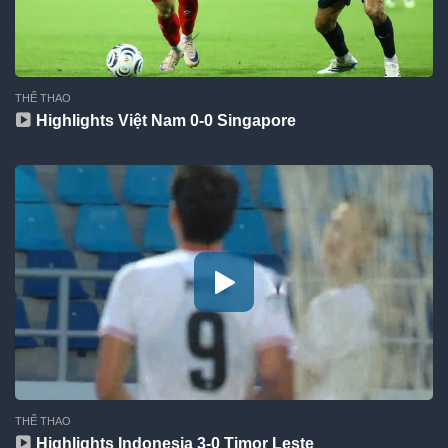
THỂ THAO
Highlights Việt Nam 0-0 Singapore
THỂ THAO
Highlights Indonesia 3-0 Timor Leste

------------------------------------------------

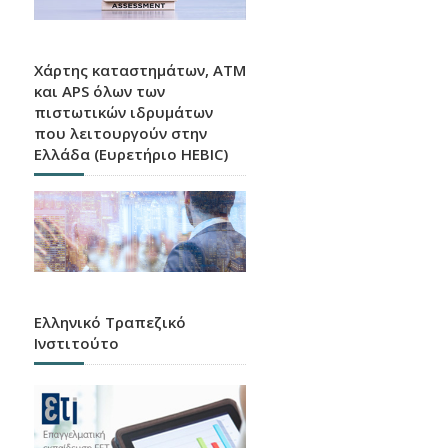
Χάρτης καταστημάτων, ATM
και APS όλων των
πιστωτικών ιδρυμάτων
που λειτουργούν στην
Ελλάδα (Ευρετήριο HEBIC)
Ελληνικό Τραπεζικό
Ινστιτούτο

------------------------------------------------

* Task prompt *
Report how many lines in the listing above contain the word "Highlights". Give only the number.

* Exercise output *
2